**題目要求:**
請從下面這篇關於范進與科舉制度的閱讀文本中,一字不改地抄出一段:從含有“范進的瘋從表象直指本質,也就”的字句開始,到“他也不過是低著頭、唯唯連聲。”為止。

**閱讀文本:**
★ ★ ★ ★ ★ ★ ★

范進的瘋從表象直指本質,也就是吳敬梓批判的對象科舉制度。那科舉制度到底有著怎樣的危害呢?難道僅是讓人瘋?深究下去會有很大的發現:
(一)造成文人性格的迂腐、懦弱
科舉制度考試內容是“四書”、“五經”,所以要想考取功名的文人必須熟讀這些書,而這些書在一定程度上要求他人守禮尊教,致使文人行為言語迂腐,比如賣雞,范進是插個草標等待別人買雞,也不會叫買,沒人買就“一步一踱”,這雞是救命的,沒賣出去應該是十分著急,可他還放不下文人的架子。這樣的例子還有,范進發了瘋之后,“把兩手拍了一下,笑了一聲,道:“噫!好了!我中了”,就算是瘋也要守禮義,這是封建禮教對其的毒害。迂腐還是其次,讀書都磨光了他的脾氣和尊嚴,他逢人就拱手作揖,受到他人蔑視、辱罵,他也不過是低著頭、唯唯連聲。

★ ★ ★ ★ ★ ★ ★

**所給資料:**
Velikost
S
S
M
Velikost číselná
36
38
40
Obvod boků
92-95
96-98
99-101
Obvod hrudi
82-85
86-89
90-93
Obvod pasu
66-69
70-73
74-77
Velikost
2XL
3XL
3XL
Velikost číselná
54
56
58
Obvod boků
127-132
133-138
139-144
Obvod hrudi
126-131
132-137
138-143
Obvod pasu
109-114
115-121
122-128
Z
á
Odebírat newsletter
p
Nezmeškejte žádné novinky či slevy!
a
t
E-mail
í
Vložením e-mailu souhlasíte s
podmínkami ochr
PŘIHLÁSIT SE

★ ★ ★ ★ ★ ★ ★

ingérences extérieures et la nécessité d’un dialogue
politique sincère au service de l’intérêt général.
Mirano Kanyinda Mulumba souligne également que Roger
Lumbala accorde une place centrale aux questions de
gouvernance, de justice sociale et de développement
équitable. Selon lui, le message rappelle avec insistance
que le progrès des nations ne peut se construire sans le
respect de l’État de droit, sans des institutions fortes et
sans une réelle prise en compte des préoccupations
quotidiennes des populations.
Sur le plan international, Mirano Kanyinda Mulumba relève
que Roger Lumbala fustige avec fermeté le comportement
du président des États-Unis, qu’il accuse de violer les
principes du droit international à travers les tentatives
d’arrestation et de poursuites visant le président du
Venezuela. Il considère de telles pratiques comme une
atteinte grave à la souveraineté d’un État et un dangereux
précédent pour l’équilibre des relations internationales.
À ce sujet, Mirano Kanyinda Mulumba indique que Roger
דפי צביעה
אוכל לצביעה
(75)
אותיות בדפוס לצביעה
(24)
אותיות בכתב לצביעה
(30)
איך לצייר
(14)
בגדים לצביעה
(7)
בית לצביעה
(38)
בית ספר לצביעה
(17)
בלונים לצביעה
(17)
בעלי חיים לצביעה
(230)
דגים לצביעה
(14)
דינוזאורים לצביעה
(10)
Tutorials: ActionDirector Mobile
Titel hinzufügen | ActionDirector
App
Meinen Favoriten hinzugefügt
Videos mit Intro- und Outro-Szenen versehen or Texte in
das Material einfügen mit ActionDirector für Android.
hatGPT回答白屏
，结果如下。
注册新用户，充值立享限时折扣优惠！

★ ★ ★ ★ ★ ★ ★

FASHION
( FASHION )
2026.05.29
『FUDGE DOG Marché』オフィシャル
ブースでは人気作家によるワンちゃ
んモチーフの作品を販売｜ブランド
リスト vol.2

★ ★ ★ ★ ★ ★ ★

**解答:**
范進的瘋從表象直指本質,也就是吳敬梓批判的對象科舉制度。那科舉制度到底有著怎樣的危害呢?難道僅是讓人瘋?深究下去會有很大的發現:
(一)造成文人性格的迂腐、懦弱
科舉制度考試內容是“四書”、“五經”,所以要想考取功名的文人必須熟讀這些書,而這些書在一定程度上要求他人守禮尊教,致使文人行為言語迂腐,比如賣雞,范進是插個草標等待別人買雞,也不會叫買,沒人買就“一步一踱”,這雞是救命的,沒賣出去應該是十分著急,可他還放不下文人的架子。這樣的例子還有,范進發了瘋之后,“把兩手拍了一下,笑了一聲,道:“噫!好了!我中了”,就算是瘋也要守禮義,這是封建禮教對其的毒害。迂腐還是其次,讀書都磨光了他的脾氣和尊嚴,他逢人就拱手作揖,受到他人蔑視、辱罵,他也不過是低著頭、唯唯連聲。